PFAS: Where have they been found in public water supplies?
Updated, February 25, 2019 The Michigan Department of Environmental Quality has released results of a 2018 state-wide sampling of public, school and tribal water supplies for per-and polyfluoroalkyl substances, or PFAS.
Of 1,114 public water systems, 119 have been found to contain some level of PFAS.
The study cost $1.7 million.
According to the DEQ press release, only the city of Parchment and Robinson Elementary School near Grand Haven returned levels "exceeding the […] 70 parts per trillion (ppt) for perfluorooctanoic acid (PFOA) and perfluorooctanesulfonic acid (PFOS) individually or combined in drinking water."
In August of 2018, the city of Parchment was connected to Kalamazoo’s municipal water system.
This map shows locations where PFAS has been detected in public water supplies.
Full testing data, including for schools, daycares and Head Start programs, can be found on the state’s PFAS response website.

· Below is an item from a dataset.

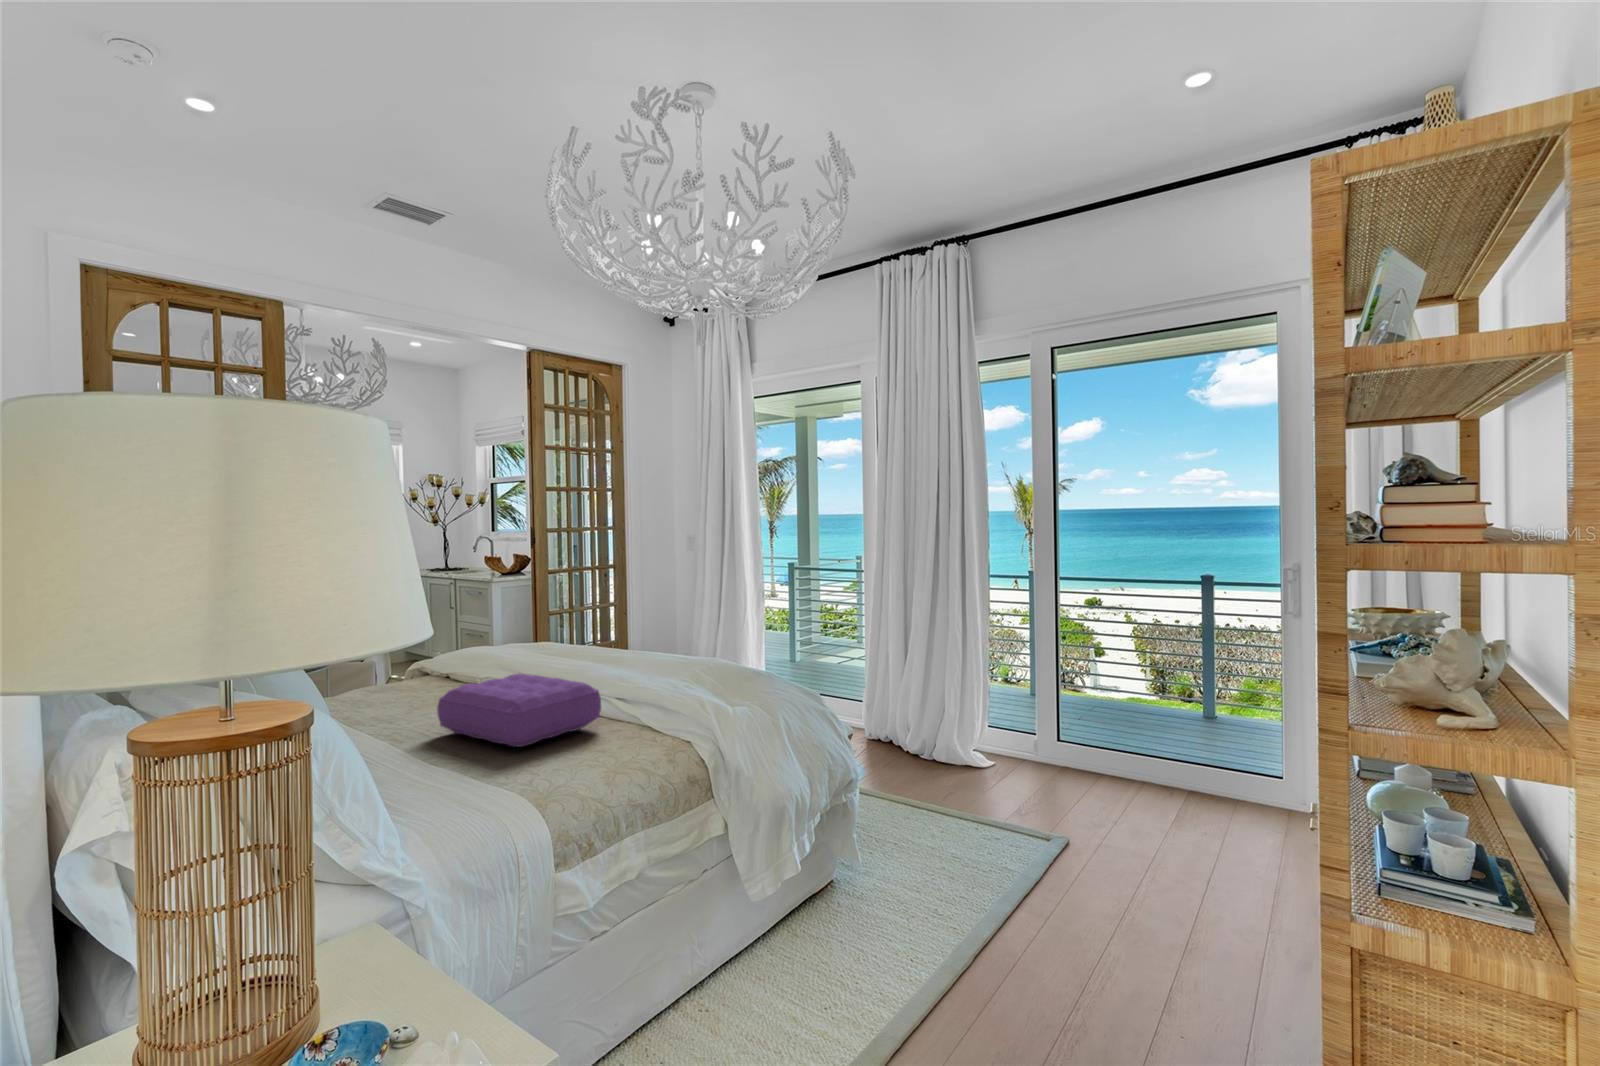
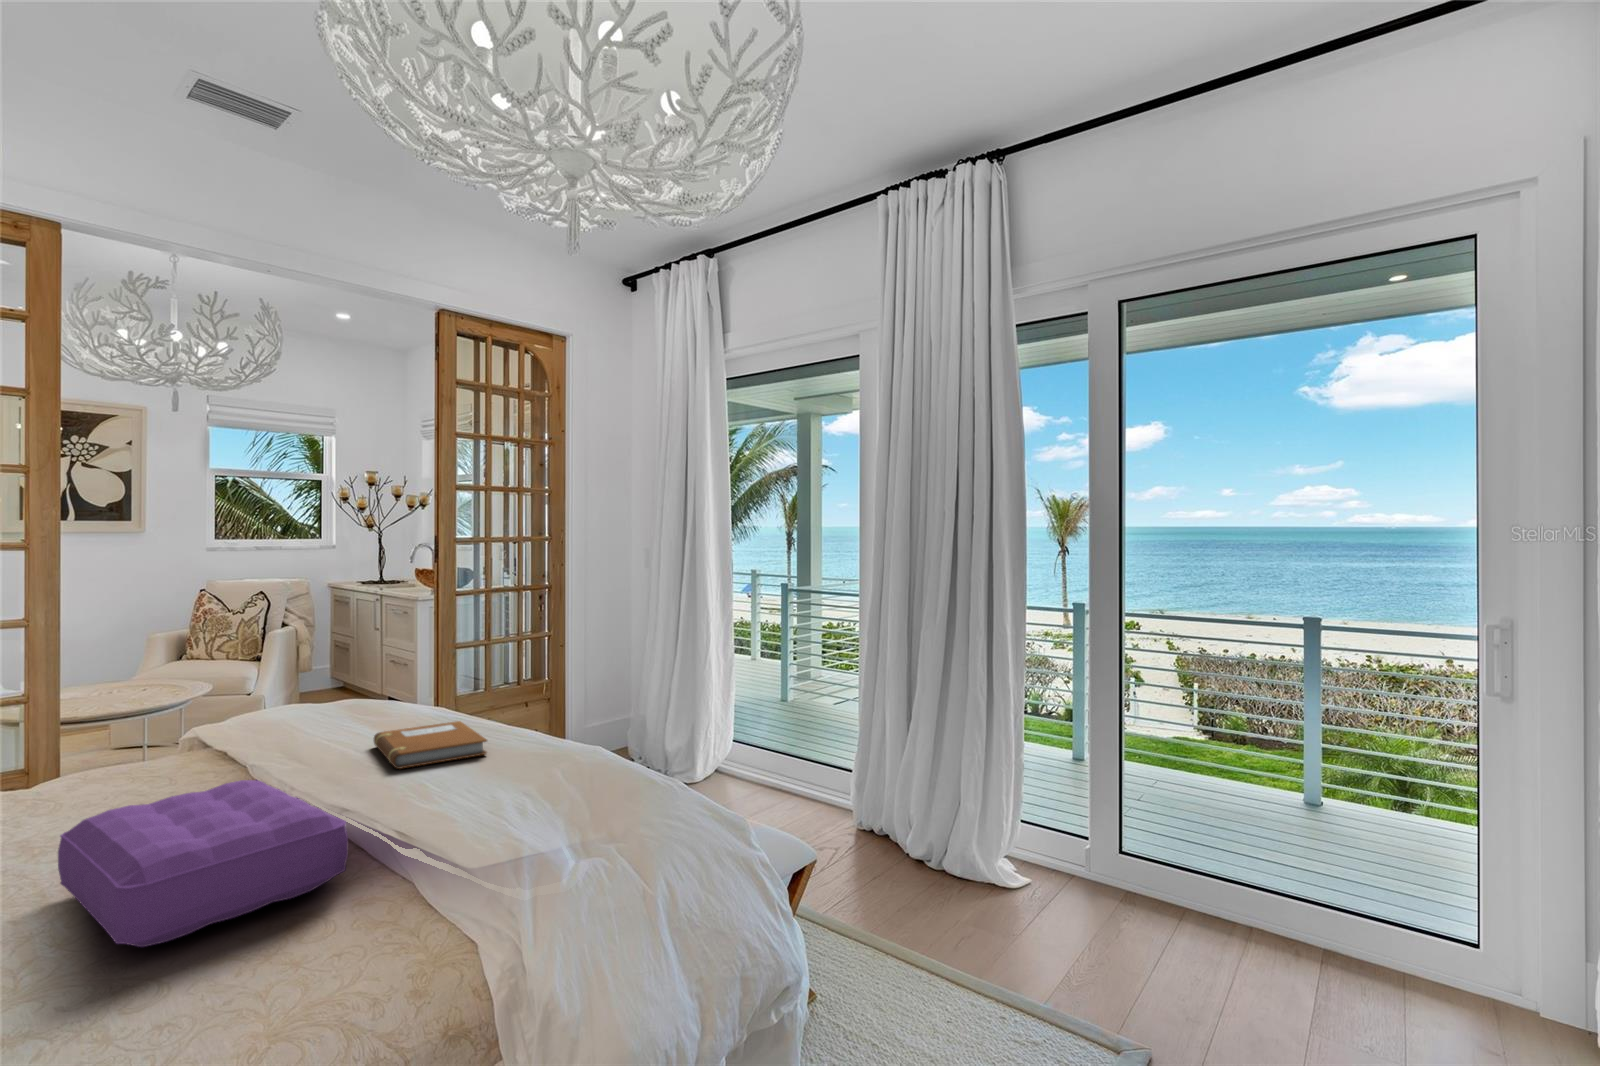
notebook: none [566,648,645,672] -> present [374,721,487,769]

Original post, Oct. 4, 2018: This spring, the Michigan Department of Environmental Quality set out to test 1,300 public water systems for PFAS.
Only twice has it tested over the action level of 70 parts per trillion — once at astronomical levels in the City of Parchment, where a State of Emergency was declared before water quality could be restored — and once at 72 parts per trillion in *one* of the City of Kalamazoo’s pumping stations (this was deemed to not be cause for concern, and also, this was total PFAS, whereas the action level only applies to PFOA and PFOS).
The state is projected to finish this testing in November, and Michigan Radio will update the map as test results continue to be released.